=== Requirements ===
(1) Which three natural gas liquids does the passage on shale gas name?
(2) Translate this sentence from the passage on shale gas into Spanish: "The natural gas liquids or NGLs must be removed before the natural gas is transported via pipeline."

=== Selection ===
┌──

Eager to stake their claims, prospectors flocked in droves hopeful that great wealth could be achieved from extracting the regions’ valuable natural resources. The region described is not Northern California in 1849, but New York, Ohio, Pennsylvania, and West Virginia in the present day. The resource is not gold, but natural gas that can now be profitably extracted from the Marcellus and Utica shale plays. And, unlike the California Gold Rush, it is not only the prospectors, supply merchants, and saloonkeepers who will become rich. Landowners holding tracts of what was previously undeveloped or agricultural land in Ohio, Pennsylvania, and surrounding states are the serendipitous beneficiaries of the Great Lakes Gold Rush in the form of upfront bonus payments and subsequent royalties from oil and gas companies leasing the shale gas rights to their land. The wealth created through leasing these shale rights is often not planned for, yet the dollars involved can be significant. The speculative nature of drilling for gas and oil presents challenges in valuing these rights, but also opportunities for gift tax planning.

Shale Gas Overview

Shale gas refers to natural gas and oil trapped inside shale rock formations. Minuscule pores in the shale often hold significant amounts of natural gas that are difficult to recover using traditional vertical drilling methods. Shale gas production can involve multiple hydrocarbons ranging from dry gas, which is predominately methane commonly used in heating homes, cooking, and generating electricity, to wet gas which also contains concentrations of natural gas liquids (propane, butane, and ethane), to crude oil. The natural gas liquids or NGLs must be removed before the natural gas is transported via pipeline. Notable U.S. shale gas plays include Bakken (North Dakota and Montana), Barnett and Haynesville (Texas and Louisiana), and the Marcellus and Utica plays (New York, Ohio, Pennsylvania, and West Virginia). It has been known for some time that these aforementioned domestic shale plays represent large reserves of natural gas and other resources, but until recently it was thought to be uneconomical to recover these resources.

└──

=== Data provided ===
┌──

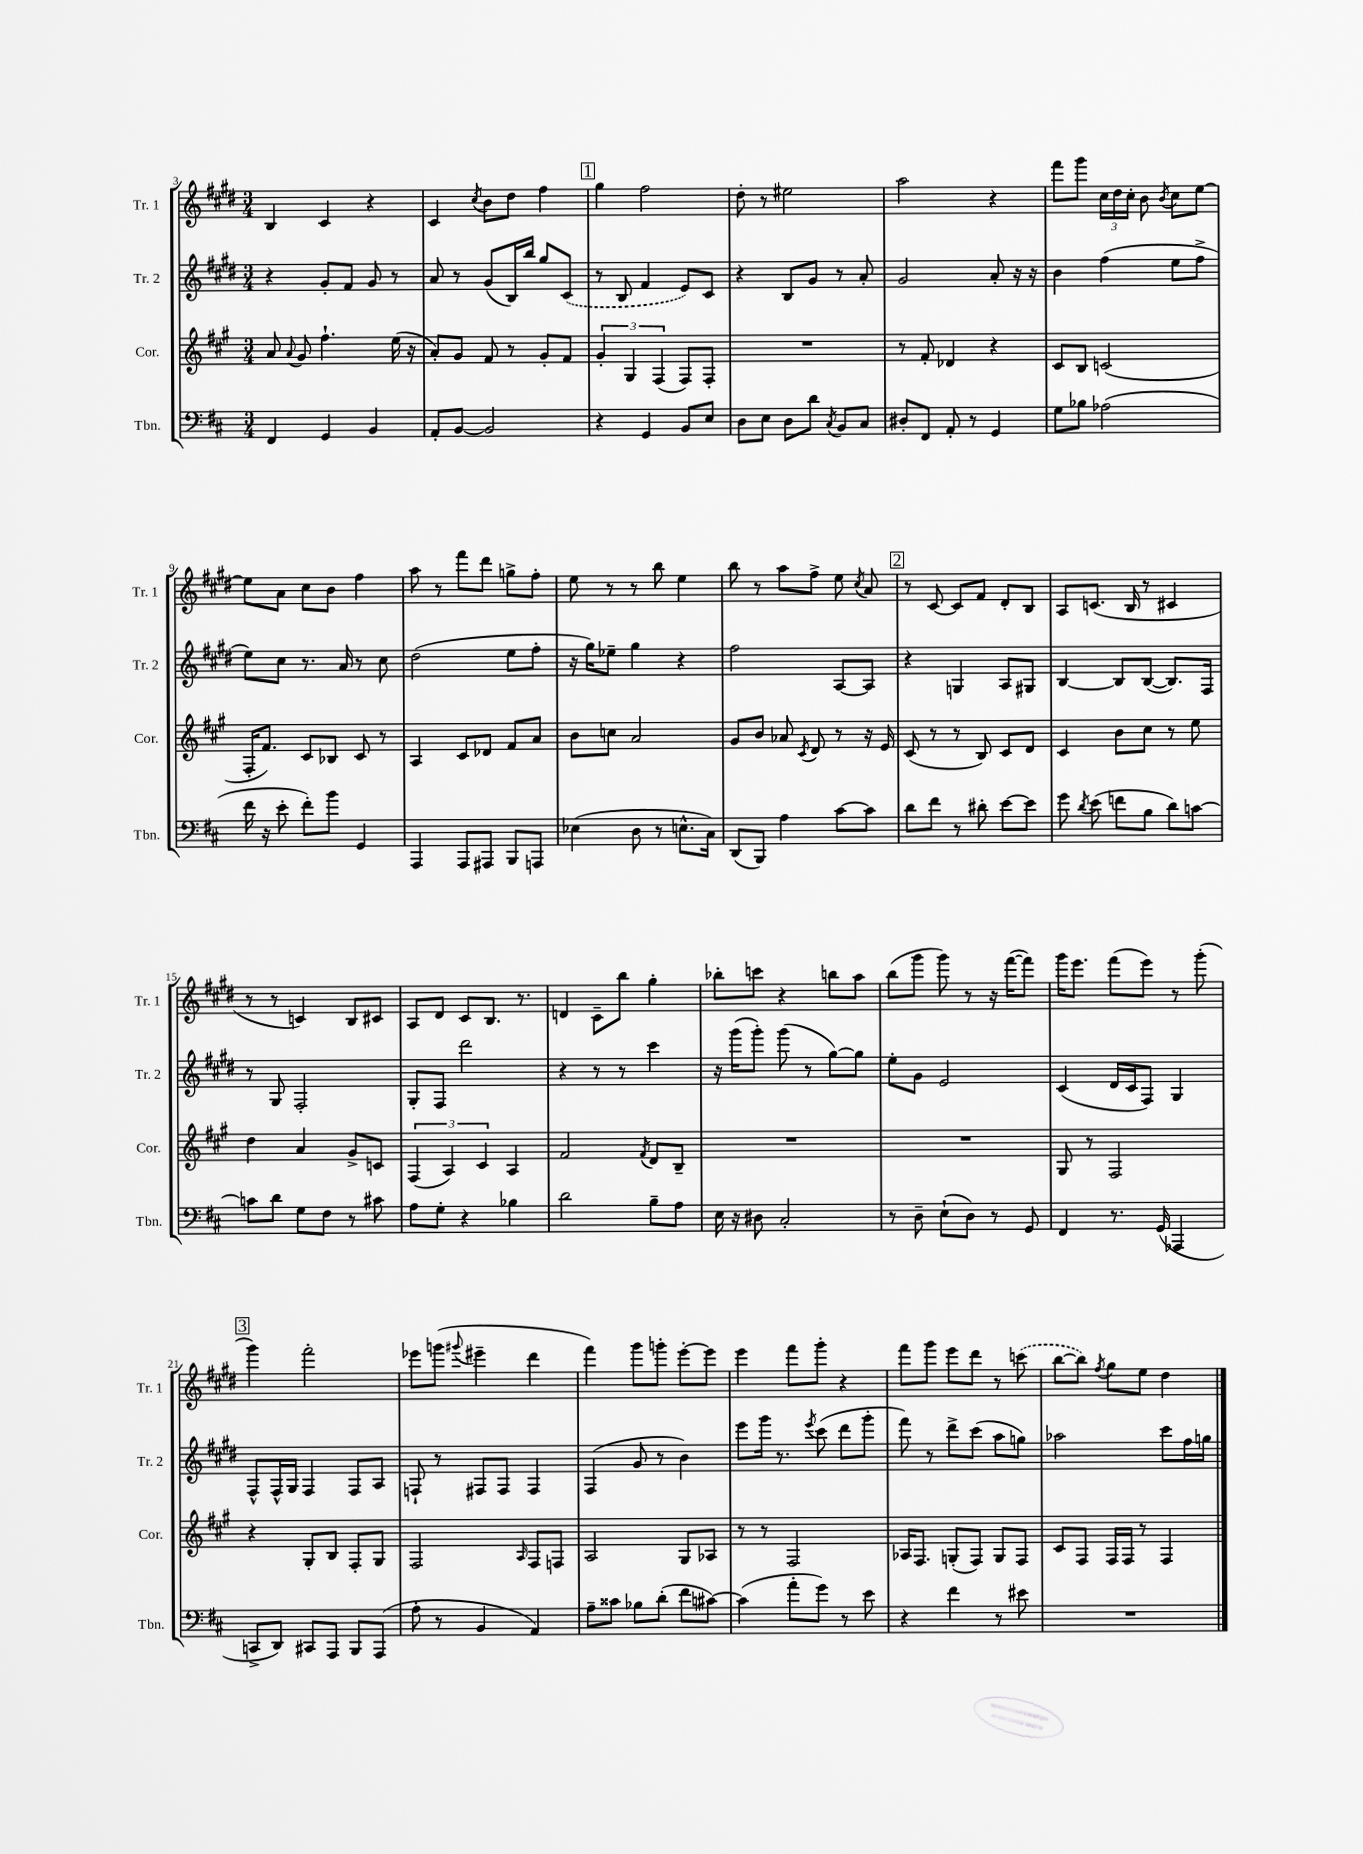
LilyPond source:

<<
\new StaffGroup <<
\new Staff = "s0" \with { instrumentName = "Tr. 1" shortInstrumentName = "Tr. 1" } {
    \clef treble \key e \major \numericTimeSignature \time 3/4
    \autoBeamOff b4 cis'4 r4 |
    cis'4 \acciaccatura { cis''8 } b'8[ dis''8] fis''4 |
    \mark \markup { \box "1" } gis''4 fis''2 |
    dis''8-. r8 eis''2 |
    a''2 r4 |
    fis'''8[ gis'''8] \tuplet 3/2 { cis''16[ dis''16 cis''16]-. } b'8 \acciaccatura { b'8 } cis''8[ e''8]~ |
    e''8[ a'8] cis''8[ b'8] fis''4 |
    a''8 r8 fis'''8[ dis'''8] g''8[-> fis''8]-. |
    e''8 r8 r8 b''8 e''4 |
    b''8 r8 a''8[ fis''8]-> e''8 \acciaccatura { cis''8 } a'8 |
    \mark \markup { \box "2" } r8 cis'8~ cis'8[ fis'8] dis'8[-. b8] |
    a8[ c'8.]( b16 r8 cis'4 |
    r8 r8 c'4) b8[ cis'8] |
    a8[ dis'8] cis'8[ b8.] r8. |
    d'4 cis'8[-- b''8] gis''4-. |
    bes''8[-. c'''8] r4 b''8[ a''8] |
    b''8[( gis'''8] gis'''8) r8 r16 fis'''16[~( fis'''8]) |
    gis'''16[ e'''8.] fis'''8[( e'''8]) r8 gis'''8-.( |
    \mark \markup { \box "3" } gis'''4) fis'''2-. |
    ees'''8[ g'''8]( \appoggiatura { gis'''8 } eis'''4-- dis'''4 |
    fis'''4) gis'''8[ g'''8]-. e'''8[~-. e'''8] |
    e'''4 fis'''8[ gis'''8]-. r4 |
    fis'''8[ gis'''8] e'''8[ dis'''8] r8 \once \slurDashed c'''8( |
    b''8[~ b''8]) \acciaccatura { fis''8 } gis''8[ e''8] dis''4 \bar "|." |
}
\new Staff = "s1" \with { instrumentName = "Tr. 2" shortInstrumentName = "Tr. 2" } {
    \clef treble \key e \major \numericTimeSignature \time 3/4
    \autoBeamOff r4 gis'8[-. fis'8] gis'8 r8 |
    a'8 r8 gis'8[( b16) b''16] gis''8[ \once \slurDashed cis'8]( |
    \mark \markup { \box "1" } r8 b8 fis'4 e'8[) cis'8] |
    r4 b8[ gis'8] r8 a'8-. |
    gis'2 a'8-. r16 r16 |
    b'4 fis''4( e''8[ fis''8]-> |
    e''8[) cis''8] r8. a'16 r8 cis''8 |
    dis''2( e''8[ fis''8]-. |
    r16 gis''16[) ees''8]-- gis''4 r4 |
    fis''2 a8[~ a8] |
    \mark \markup { \box "2" } r4 g4 a8[ gis8] |
    b4~ b8[ b8]~( b8.[) fis16] |
    r8 gis8 fis2-. |
    gis8[-. fis8] dis'''2 |
    r4 r8 r8 cis'''4 |
    r16 gis'''16[( gis'''8]-.) gis'''8( r8 gis''8[~) gis''8] |
    e''8[-. gis'8] e'2 |
    cis'4( dis'16[ cis'16 fis8]) gis4 |
    \mark \markup { \box "3" } fis8[-^ fis16-^ gis16] fis4 fis8[ a8] |
    f8-! r8 fis8[ fis8] fis4 |
    fis4( gis'8 r8 b'4) |
    e'''8[ gis'''16] r8. \acciaccatura { e'''8 } cis'''8( dis'''8[ gis'''8]-. |
    fis'''8) r8 dis'''8[-> cis'''8]( a''8[ g''8]) |
    aes''2 cis'''8[ fis''16 g''16] \bar "|." |
}
\new Staff = "s2" \with { instrumentName = "Cor." shortInstrumentName = "Cor." } {
    \clef treble \key a \major \numericTimeSignature \time 3/4
    \autoBeamOff a'8 \appoggiatura { a'8 } gis'8 fis''4.-! e''16( r16 |
    a'8[-.) gis'8] fis'8 r8 gis'8[-. fis'8] |
    \mark \markup { \box "1" } \tuplet 3/2 { gis'4-. gis4 fis4( } fis8[) fis8]-. |
    R2. |
    r8 fis'8-. des'4 r4 |
    cis'8[ b8] c'2( |
    fis16[-. fis'8.]) cis'8[ bes8] cis'8 r8 |
    a4 cis'8[ des'8] fis'8[ a'8] |
    b'8[ c''8] a'2 |
    gis'8[ b'8] aes'8 \acciaccatura { cis'8 } d'8 r8 r16 e'16 |
    \mark \markup { \box "2" } cis'8( r8 r8 b8) cis'8[ d'8] |
    cis'4 b'8[ cis''8] r8 e''8 |
    d''4 a'4 gis'8[-> c'8] |
    \tuplet 3/2 { fis4( a4) cis'4 } a4 |
    fis'2 \acciaccatura { fis'8 } d'8[ b8]-- |
    R2. |
    R2. |
    gis8 r8 fis2 |
    \mark \markup { \box "3" } r4 gis8[-. b8] fis8[-. gis8] |
    fis2 \grace { a16 } fis8[ f8] |
    a2 gis8[ aes8] |
    r8 r8 fis2 |
    aes16[ fis8.] g8[-.( fis8]) g8[ fis8] |
    cis'8[ fis8] fis16[ fis16] r8 fis4 \bar "|." |
}
\new Staff = "s3" \with { instrumentName = "Tbn." shortInstrumentName = "Tbn." } {
    \clef bass \key d \major \numericTimeSignature \time 3/4
    \autoBeamOff fis,4 g,4 b,4 |
    a,8[-. b,8]~ b,2 |
    \mark \markup { \box "1" } r4 g,4 b,8[ e8] |
    d8[ e8] d8[ d'8] \acciaccatura { cis8 } b,8[ cis8] |
    dis8[-. fis,8] a,8-. r8 g,4 |
    g8[ bes8] aes2( |
    fis'16 r16 e'8-. fis'8[-.) b'8] g,4 |
    a,,4 a,,8[ ais,,8] b,,8[ a,,8] |
    ees4( d8 r8 e8.[-^ cis16]) |
    d,8[( b,,8]) a4 cis'8[~ cis'8] |
    \mark \markup { \box "2" } d'8[ fis'8] r8 dis'8-. e'8[~ e'8] |
    g'8 \acciaccatura { d'8 } e'8( f'8[ b8] d'8[) c'8]~ |
    c'8[ d'8] g8[ fis8] r8 cis'8 |
    a8[ g8]-. r4 bes4 |
    d'2 b8[-- a8] |
    e16 r16 dis8 cis2-. |
    r8 d8-- e8[-!( d8]) r8 g,8 |
    fis,4 r8. g,16( aes,,4 |
    \mark \markup { \box "3" } c,8[-> d,8]) cis,8[ a,,8] b,,8[ a,,8]( |
    a8-. r8 b,4 a,4) |
    a8[-- cisis'8] bes8[ d'8]-.( fis'8[ cis'8]~) |
    cis'4( a'8[-. g'8]) r8 e'8 |
    r4 fis'4 r8 eis'8 |
    R2. \bar "|." |
}
>>
>>
\layout { \context { \Score currentBarNumber = #3 } }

└──

=== Responses to the exercise ===
(1) Propane, butane, and ethane.

(2) Los líquidos de gas natural, o LGN, deben eliminarse antes de que el gas natural se transporte por gasoducto.